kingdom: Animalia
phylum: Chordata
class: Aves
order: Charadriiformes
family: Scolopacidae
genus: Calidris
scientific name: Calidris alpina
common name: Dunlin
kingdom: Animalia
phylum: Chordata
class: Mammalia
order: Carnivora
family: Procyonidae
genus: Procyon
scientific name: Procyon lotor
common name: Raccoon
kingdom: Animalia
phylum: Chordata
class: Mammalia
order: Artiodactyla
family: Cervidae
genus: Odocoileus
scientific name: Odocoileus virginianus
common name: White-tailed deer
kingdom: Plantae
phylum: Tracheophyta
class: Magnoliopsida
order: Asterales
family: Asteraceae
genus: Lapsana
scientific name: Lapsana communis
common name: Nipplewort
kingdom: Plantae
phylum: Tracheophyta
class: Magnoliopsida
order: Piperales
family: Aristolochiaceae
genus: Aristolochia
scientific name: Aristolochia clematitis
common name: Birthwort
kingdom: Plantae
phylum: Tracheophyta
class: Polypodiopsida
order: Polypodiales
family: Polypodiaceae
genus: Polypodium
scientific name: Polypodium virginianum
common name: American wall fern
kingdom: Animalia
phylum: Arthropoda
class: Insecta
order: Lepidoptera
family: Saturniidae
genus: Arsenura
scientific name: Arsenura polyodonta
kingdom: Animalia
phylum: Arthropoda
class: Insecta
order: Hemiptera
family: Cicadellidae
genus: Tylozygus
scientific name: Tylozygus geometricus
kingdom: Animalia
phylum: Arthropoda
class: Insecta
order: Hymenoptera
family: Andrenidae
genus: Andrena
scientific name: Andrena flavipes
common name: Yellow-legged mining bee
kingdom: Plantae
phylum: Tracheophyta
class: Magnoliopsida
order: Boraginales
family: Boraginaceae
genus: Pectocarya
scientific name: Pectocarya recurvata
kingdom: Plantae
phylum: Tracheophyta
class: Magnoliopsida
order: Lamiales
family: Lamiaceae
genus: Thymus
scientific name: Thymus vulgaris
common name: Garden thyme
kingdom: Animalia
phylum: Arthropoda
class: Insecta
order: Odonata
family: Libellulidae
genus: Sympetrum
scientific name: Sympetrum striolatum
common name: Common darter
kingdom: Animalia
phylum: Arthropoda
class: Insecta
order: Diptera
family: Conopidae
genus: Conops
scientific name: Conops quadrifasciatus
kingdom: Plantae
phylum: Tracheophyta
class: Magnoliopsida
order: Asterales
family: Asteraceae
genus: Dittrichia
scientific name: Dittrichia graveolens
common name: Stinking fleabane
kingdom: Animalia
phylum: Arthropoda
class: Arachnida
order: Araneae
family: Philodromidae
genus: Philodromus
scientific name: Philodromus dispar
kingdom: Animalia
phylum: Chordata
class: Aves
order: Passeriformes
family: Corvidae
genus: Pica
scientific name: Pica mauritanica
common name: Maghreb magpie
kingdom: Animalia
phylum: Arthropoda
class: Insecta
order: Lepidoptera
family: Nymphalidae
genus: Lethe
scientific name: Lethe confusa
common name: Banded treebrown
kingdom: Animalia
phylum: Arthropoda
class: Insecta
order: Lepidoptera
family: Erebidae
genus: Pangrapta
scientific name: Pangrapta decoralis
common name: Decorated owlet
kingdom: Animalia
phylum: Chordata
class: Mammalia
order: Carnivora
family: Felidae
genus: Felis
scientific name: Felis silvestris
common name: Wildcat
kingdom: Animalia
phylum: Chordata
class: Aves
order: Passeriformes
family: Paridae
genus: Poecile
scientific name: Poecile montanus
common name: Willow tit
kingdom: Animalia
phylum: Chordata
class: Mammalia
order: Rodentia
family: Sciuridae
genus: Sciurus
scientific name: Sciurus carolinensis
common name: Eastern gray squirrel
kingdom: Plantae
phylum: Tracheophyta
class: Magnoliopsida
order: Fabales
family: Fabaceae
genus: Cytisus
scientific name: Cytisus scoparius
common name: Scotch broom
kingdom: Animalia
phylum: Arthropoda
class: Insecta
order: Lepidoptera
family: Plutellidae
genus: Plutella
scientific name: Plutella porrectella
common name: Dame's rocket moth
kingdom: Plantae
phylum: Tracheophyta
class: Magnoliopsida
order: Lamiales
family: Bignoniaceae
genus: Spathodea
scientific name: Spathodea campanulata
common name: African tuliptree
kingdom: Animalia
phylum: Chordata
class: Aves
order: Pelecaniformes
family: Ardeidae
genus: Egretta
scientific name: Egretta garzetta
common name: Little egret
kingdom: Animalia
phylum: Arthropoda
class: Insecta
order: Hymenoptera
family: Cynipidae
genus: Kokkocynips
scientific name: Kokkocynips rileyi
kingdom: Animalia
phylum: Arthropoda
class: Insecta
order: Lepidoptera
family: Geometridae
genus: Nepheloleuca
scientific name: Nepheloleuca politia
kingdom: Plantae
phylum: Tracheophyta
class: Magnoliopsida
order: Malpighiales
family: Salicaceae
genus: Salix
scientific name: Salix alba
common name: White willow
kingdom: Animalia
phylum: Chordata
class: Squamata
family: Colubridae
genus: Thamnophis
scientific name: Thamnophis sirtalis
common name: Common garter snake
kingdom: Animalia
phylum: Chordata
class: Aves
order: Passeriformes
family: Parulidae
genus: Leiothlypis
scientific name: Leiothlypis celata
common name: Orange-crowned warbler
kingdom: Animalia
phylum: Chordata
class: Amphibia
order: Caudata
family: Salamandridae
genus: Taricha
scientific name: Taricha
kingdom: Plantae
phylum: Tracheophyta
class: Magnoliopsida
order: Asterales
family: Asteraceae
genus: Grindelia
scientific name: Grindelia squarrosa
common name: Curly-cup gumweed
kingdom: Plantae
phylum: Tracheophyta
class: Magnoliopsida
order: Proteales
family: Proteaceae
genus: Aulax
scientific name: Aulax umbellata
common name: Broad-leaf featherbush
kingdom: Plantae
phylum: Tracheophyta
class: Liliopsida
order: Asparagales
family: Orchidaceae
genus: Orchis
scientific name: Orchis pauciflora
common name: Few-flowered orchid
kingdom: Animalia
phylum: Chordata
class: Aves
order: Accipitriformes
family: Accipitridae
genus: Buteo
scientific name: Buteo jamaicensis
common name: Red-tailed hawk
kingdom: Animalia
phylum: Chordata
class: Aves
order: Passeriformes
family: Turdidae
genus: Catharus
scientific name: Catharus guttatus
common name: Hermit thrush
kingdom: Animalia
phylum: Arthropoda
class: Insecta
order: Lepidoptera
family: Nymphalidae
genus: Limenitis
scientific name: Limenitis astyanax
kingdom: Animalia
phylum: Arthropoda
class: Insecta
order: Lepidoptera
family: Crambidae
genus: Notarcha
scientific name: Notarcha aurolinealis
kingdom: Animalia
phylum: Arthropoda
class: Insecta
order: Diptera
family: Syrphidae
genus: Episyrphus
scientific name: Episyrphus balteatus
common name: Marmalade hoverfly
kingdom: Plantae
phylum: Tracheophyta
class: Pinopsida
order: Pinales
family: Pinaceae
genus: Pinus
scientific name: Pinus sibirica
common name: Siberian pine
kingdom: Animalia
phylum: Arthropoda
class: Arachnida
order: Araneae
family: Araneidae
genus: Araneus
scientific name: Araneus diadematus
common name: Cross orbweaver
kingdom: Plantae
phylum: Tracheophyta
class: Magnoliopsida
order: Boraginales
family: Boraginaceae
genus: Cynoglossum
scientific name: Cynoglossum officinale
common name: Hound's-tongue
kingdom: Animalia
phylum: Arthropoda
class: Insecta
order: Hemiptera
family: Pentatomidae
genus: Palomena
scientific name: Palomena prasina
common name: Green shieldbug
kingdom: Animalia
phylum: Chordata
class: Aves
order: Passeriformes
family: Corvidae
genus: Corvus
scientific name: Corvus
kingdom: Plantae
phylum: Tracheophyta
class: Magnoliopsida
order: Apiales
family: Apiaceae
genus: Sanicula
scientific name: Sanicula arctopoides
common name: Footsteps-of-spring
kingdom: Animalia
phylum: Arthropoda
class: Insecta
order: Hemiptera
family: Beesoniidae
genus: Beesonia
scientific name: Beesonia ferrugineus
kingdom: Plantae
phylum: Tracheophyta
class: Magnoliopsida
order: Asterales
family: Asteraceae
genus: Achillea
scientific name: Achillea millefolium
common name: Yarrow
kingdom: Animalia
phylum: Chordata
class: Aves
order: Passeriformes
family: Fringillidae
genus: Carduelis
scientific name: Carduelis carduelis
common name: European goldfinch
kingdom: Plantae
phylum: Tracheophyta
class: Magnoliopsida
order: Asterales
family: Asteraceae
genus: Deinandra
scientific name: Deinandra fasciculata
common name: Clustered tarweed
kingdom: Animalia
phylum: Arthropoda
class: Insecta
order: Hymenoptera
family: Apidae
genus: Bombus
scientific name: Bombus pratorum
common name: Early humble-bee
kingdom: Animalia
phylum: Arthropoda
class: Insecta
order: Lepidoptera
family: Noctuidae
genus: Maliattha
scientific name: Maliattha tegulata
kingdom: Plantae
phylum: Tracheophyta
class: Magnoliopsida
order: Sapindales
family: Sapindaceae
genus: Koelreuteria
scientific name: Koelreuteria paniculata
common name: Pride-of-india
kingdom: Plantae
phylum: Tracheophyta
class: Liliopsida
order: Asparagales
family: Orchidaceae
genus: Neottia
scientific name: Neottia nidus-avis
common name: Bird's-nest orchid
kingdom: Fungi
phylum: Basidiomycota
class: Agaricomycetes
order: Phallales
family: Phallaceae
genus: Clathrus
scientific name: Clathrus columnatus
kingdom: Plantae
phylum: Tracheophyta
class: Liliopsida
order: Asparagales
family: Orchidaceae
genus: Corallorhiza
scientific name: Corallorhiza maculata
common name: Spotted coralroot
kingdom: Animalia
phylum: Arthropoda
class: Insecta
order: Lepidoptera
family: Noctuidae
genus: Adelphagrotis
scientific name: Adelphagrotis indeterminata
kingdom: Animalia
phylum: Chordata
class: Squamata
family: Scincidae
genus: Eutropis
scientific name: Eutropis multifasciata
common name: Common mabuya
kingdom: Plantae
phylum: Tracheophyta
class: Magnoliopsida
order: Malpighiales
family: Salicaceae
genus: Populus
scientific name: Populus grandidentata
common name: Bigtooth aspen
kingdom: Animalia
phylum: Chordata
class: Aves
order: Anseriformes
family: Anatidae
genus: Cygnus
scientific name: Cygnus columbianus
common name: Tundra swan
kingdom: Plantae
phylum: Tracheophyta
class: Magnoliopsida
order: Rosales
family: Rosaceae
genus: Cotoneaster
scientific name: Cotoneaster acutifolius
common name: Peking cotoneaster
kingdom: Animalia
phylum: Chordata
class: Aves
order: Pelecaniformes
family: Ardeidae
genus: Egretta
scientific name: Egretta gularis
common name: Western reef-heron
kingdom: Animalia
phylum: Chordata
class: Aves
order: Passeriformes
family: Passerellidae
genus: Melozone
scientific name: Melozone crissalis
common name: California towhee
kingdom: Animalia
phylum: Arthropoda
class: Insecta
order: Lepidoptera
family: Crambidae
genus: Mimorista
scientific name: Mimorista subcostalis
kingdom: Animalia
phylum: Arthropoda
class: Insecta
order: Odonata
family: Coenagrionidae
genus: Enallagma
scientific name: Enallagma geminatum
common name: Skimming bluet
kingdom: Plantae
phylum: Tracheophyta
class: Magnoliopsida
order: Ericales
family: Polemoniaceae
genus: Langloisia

____________________

Quote the records word for word, starting with the line that contains "order: Rosales" and ending with the final line of the records, both included.

order: Rosales
family: Rosaceae
genus: Cotoneaster
scientific name: Cotoneaster acutifolius
common name: Peking cotoneaster
kingdom: Animalia
phylum: Chordata
class: Aves
order: Pelecaniformes
family: Ardeidae
genus: Egretta
scientific name: Egretta gularis
common name: Western reef-heron
kingdom: Animalia
phylum: Chordata
class: Aves
order: Passeriformes
family: Passerellidae
genus: Melozone
scientific name: Melozone crissalis
common name: California towhee
kingdom: Animalia
phylum: Arthropoda
class: Insecta
order: Lepidoptera
family: Crambidae
genus: Mimorista
scientific name: Mimorista subcostalis
kingdom: Animalia
phylum: Arthropoda
class: Insecta
order: Odonata
family: Coenagrionidae
genus: Enallagma
scientific name: Enallagma geminatum
common name: Skimming bluet
kingdom: Plantae
phylum: Tracheophyta
class: Magnoliopsida
order: Ericales
family: Polemoniaceae
genus: Langloisia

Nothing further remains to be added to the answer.